Stored dataset items
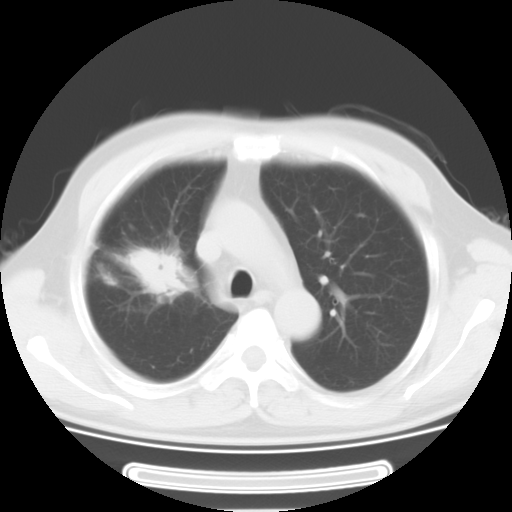
Chest CT, one axial slice; slice 21 of 29 in the series (ordered by position); reconstruction kernel STANDARD; lung window (W 1500 / L -600 HU); 10 mm slice thickness; 512 × 512 image matrix, field of view 350 × 350 mm. Male patient, age 46 years. Case-level facts recorded for this patient, not image findings: clinical TNM (as recorded): T3 N0 M1b.
Annotated regions visible in this slice (bounding box drawn by a radiologist):
- lung tumour (recorded histology: adenocarcinoma): bounding box <112,230,185,305> (left, top, right, bottom; pixels)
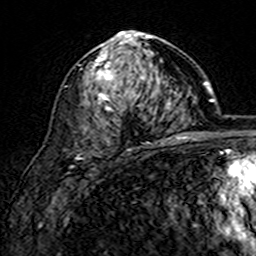
Breast MRI (dynamic contrast-enhanced), one axial slice. Slice 89 of 160 in the series (ordered by position). Cropped to one breast. Dynamic contrast-enhanced series, time point 2 of 7 at this slice position (early post-contrast). 3 T. TE 4.6 ms, TR 7.4 ms. 256 × 256 image matrix, field of view 144 × 144 mm. Female patient.
Outlined on this slice (semi-automatic segmentation, software-assisted and operator-edited):
- enhancing-tissue mask used for the functional tumour volume (all voxels passing the contrast-enhancement thresholds inside the analysis volume; usually the tumour): bounding box <89,30,169,144> (left, top, right, bottom; pixels)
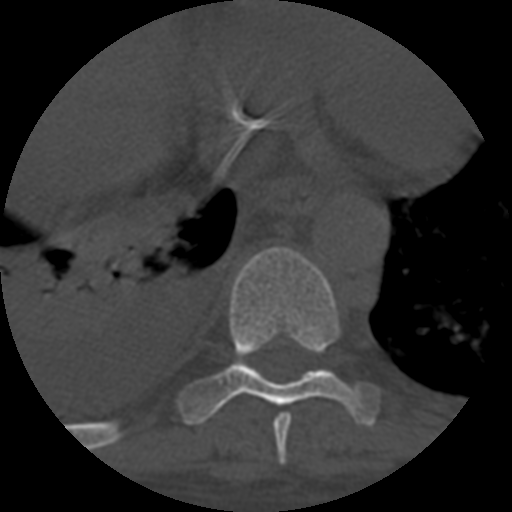
CT including the spine, one axial slice; position 378 of 708 along the scan axis; reconstruction kernel STANDARD; 120 kVp; one of 3 acquisitions stored at this slice position; bone window (W 1800 / L 400 HU); 512 × 512 image matrix. Patient age 55 years. Case-level facts recorded for this patient, not image findings: primary cancer: colon; vertebrae with lytic lesions (as recorded): T12, L1, L5.
Annotated regions visible in this slice (semi-automatically segmented with operator editing):
- T8 vertebra: box from (x=273, y=413) to (x=292, y=464) px
- T9 vertebra: (x=174, y=247)–(x=380, y=426)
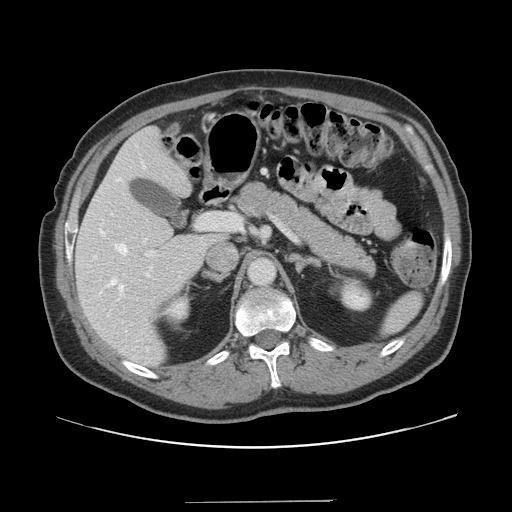
Contrast-enhanced abdominal CT, one axial slice; slice 87 of 151 in the series (ordered by position); 120 kVp; soft-tissue window (W 400 / L 40 HU); 2.5 mm slice thickness; 512 × 512 image matrix, field of view 399 × 399 mm. From the clinical record (not read from this slice): patient: male, age 41 years at operation; diagnosis: colorectal cancer liver metastases, imaged before liver resection.
Annotated regions visible in this slice (manually delineated by an expert):
- hepatic veins: bounding box <100,162,149,333> (left, top, right, bottom; pixels)
- liver: <76,129,221,367>
- planned liver remnant (the part of the liver to remain after resection): <76,129,221,367>
- portal vein (with intrahepatic branches): <145,213,242,257>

[Problem requirements]: For the string "Annotated", go through the entries above and copy each line where it occurs.

[Solution to the exercise]:
Annotated regions visible in this slice (bounding box drawn by a radiologist):
Annotated regions visible in this slice (semi-automatically segmented with operator editing):
Annotated regions visible in this slice (manually delineated by an expert):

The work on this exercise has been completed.